I was running out of lesson plans for the kids. I haven't taught school aged kids before and I figured the activities and discussion topics I used on the 5th through 7th graders would apply at the same rate as the 8th through 10th graders. I was very much mistaken. I believe I finished 3 days worth of discussions in one day and was feeling like I might have to run out the clock on a few 45 minute classes. The oldest class, the 10th graders, were especially difficult to engage. They are a class of 9 boys and 4 girls and none of the boys want to stand out and contribute to class. I did find that in all three classes there were at least 3 students who played rock and roll instruments, several who like to sing and almost all of them like american music. So I used my background in a band and many years of songwriting to lead them in a class where they wrote lyrics to a song. And I did this three times in under three hours.
I started with the 8th grade class and I started writing the first verse and chorus of a song on the spot while telling them about rhyming and song structure. Then I would ask them to sing the tune that they thought the lyrics would go with. In the first class there was a boy who is a drummer who was enthusiastic about writing the lyrics and a girl who made up a tune and sang an amazing rendition of the lyrics provided. The 9th grade class was equally impressive, and they also had an enthusiastic drummer in their class. They were not as willing to sing their song aloud but all of the kids were humming the words to their own tunes as we worked on the song. The 10th graders were a little shy to sing along but they were very good at supplying rhyming words and lyrics.

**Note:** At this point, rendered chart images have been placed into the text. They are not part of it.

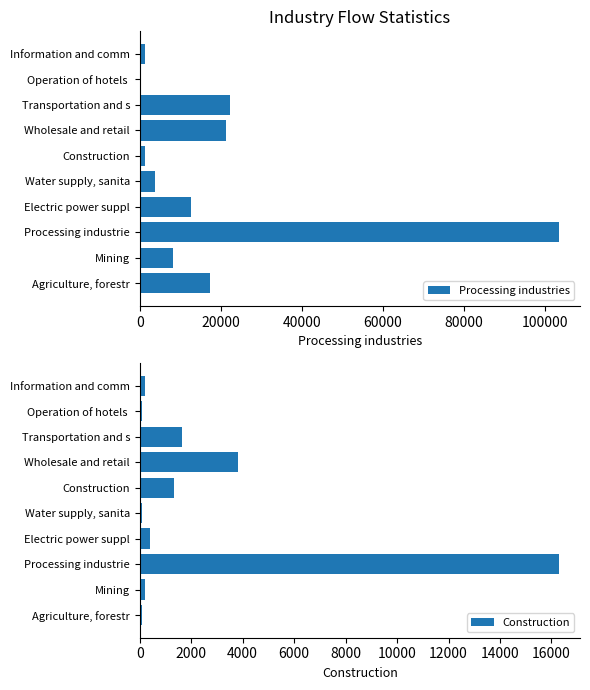

The value of Processing industries at Mining is 12898.8. True or false?

False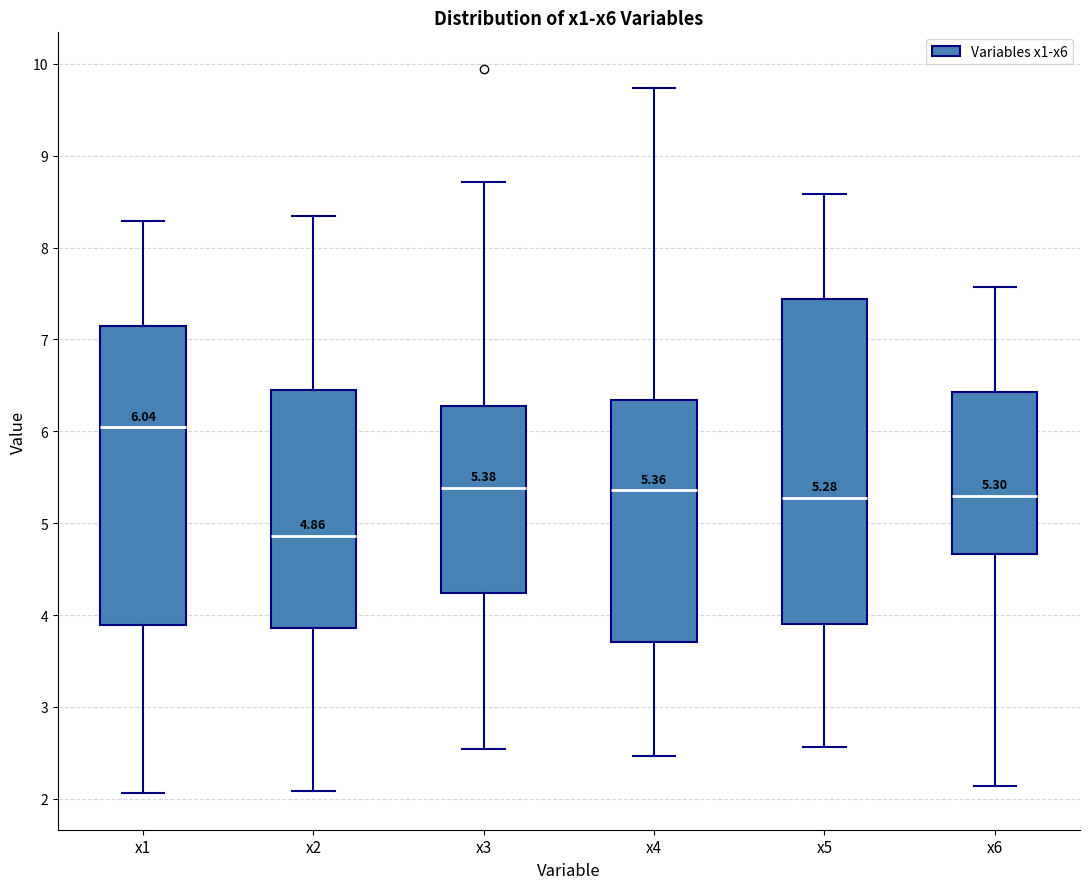

Comparing the boxes themselves (not the whiskers), which one is the tallest?

x5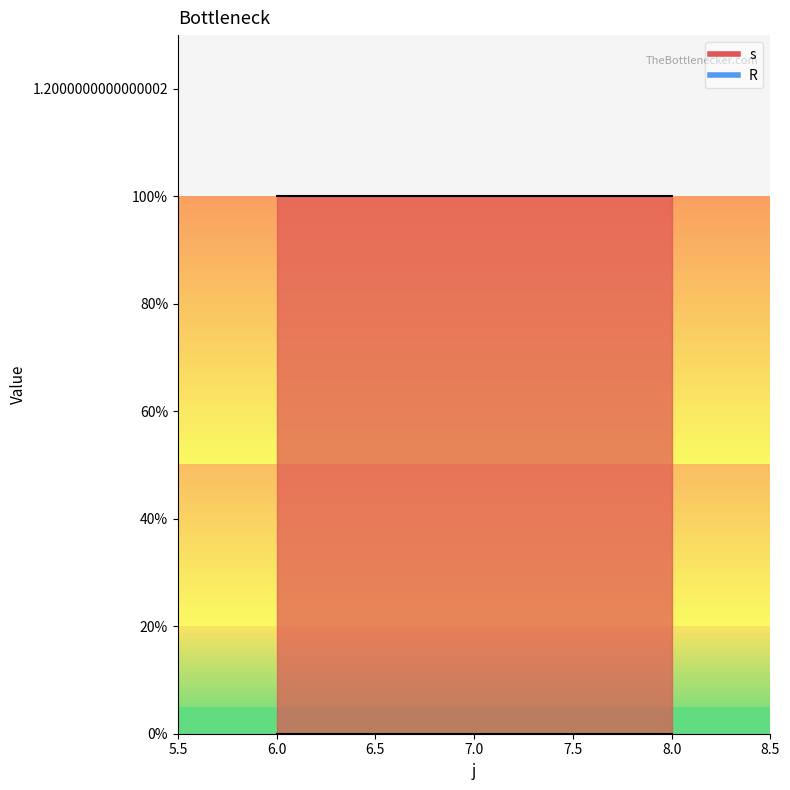

List the series in order of their peak value, highest first.

s, R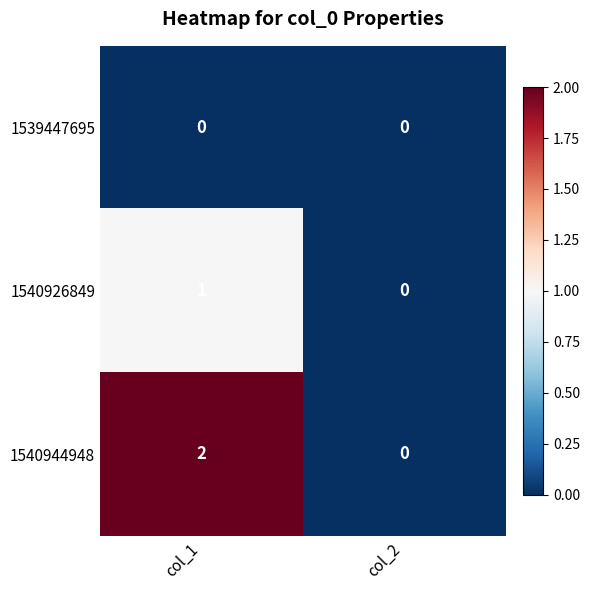

List the series in order of their overall mean, highest first.

1540944948, 1540926849, 1539447695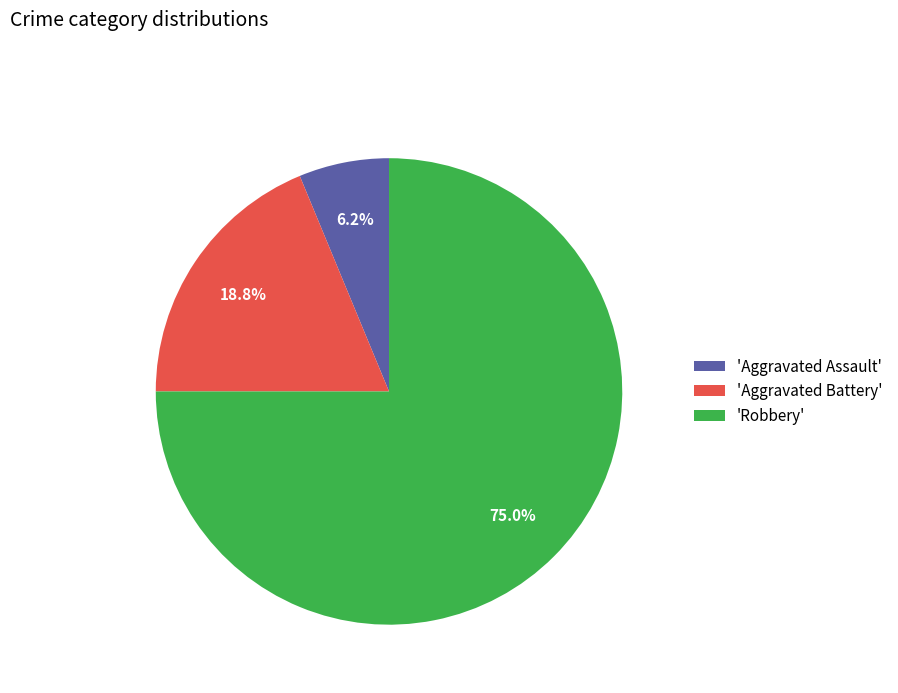

How many slices are in this pie chart?

3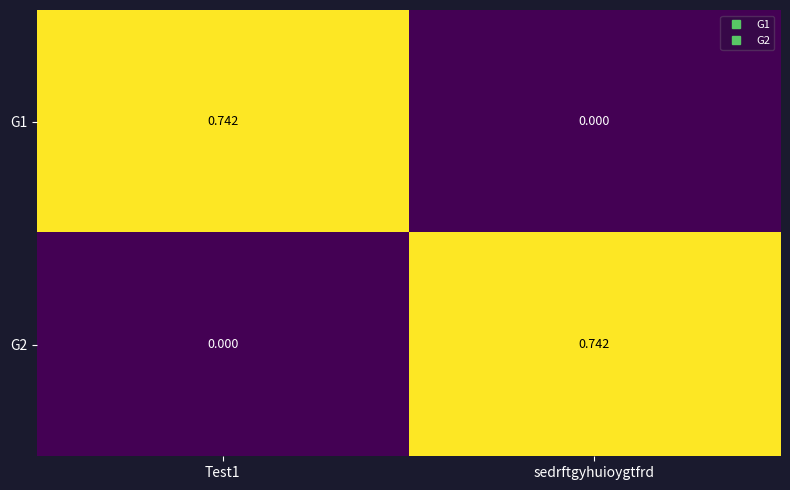

Where is G1 nearest to the value 0?

sedrftgyhuioygtfrd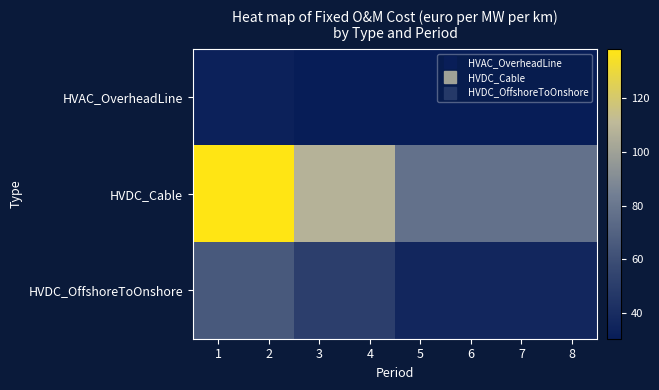

Reading right to left, transcribe all the data shown in this chart.

HVAC_OverheadLine: 8=30.2	7=30.2	6=30.2	5=30.2	4=30.2	3=30.2	2=33.1	1=33.1
HVDC_Cable: 8=77.5	7=77.5	6=77.5	5=77.5	4=108.0	3=108.0	2=138.5	1=138.5
HVDC_OffshoreToOnshore: 8=36.4	7=36.4	6=36.4	5=36.4	4=50.7	3=50.7	2=65.0	1=65.0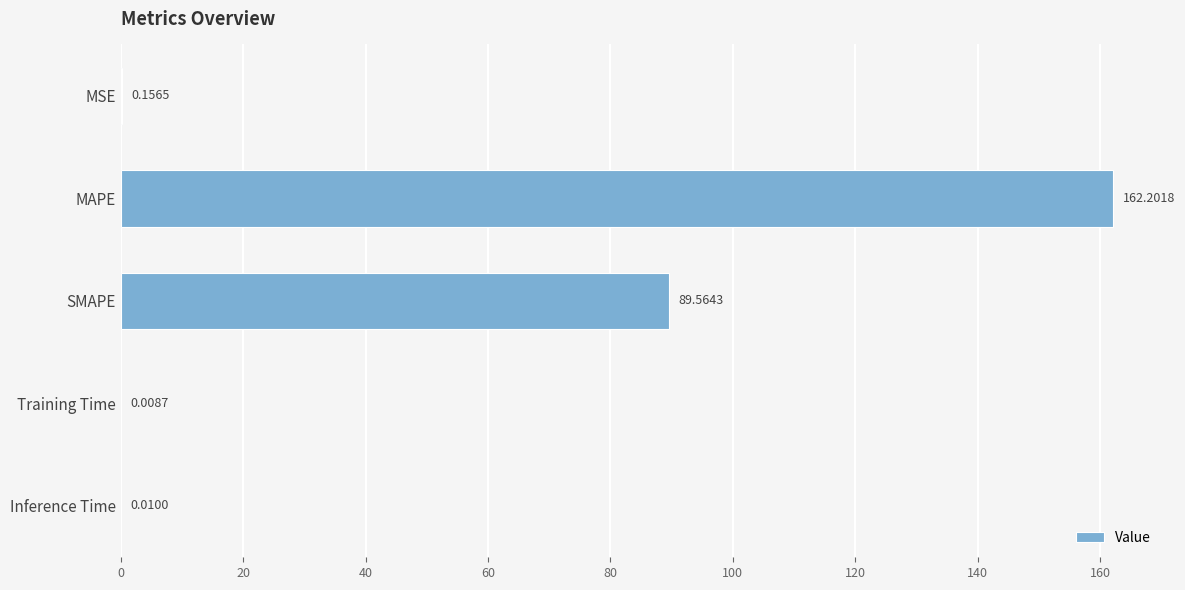

Which has a higher value, SMAPE or MSE?

SMAPE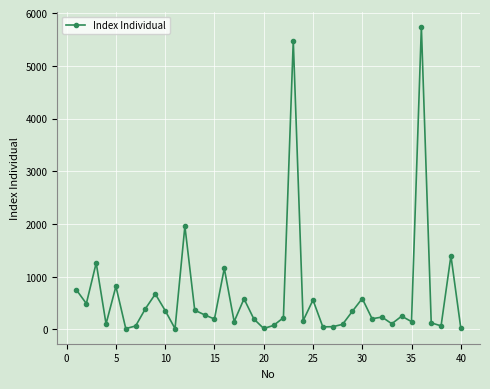

Does the chart display data point markers on the line(s)?

Yes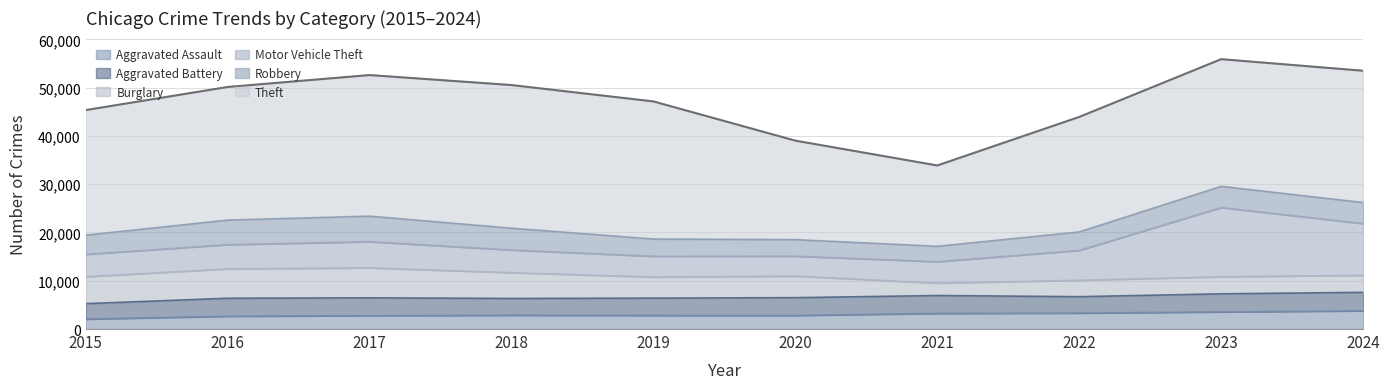

What is the difference between the maximum and minimum values in the Theft series?

12909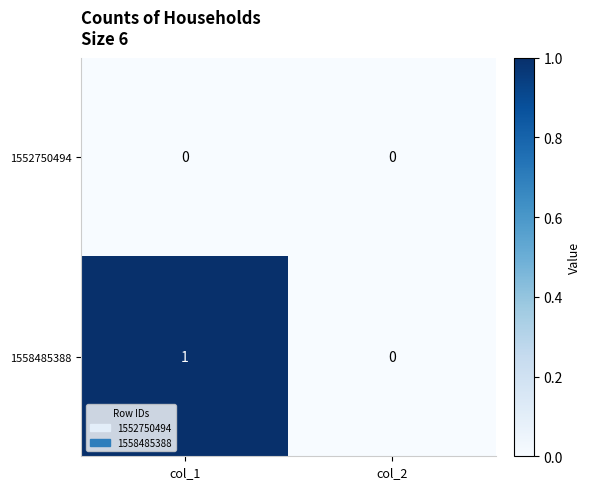

Where is 1558485388 nearest to the value 0?

col_2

In the younger two class the songs were about riding a bike through town very fast, and being chased and running very fast and those different songs were both 2 verses of 4 lines, and a chorus, and a bridge. The 10th graders song was 3 verses plus a chorus and bridge and it was about getting out at night and dancing under the stars. At the end of the day the students asked me to sing one of my old songs I had written and I sang the first verse and first line of the chorus before the bell rang. They went from reserved to excited and clapping for my singing. I was glad the bell rang because I could not remember any more of the song than what I sang.
They had the most enthusiastic class of songwriters.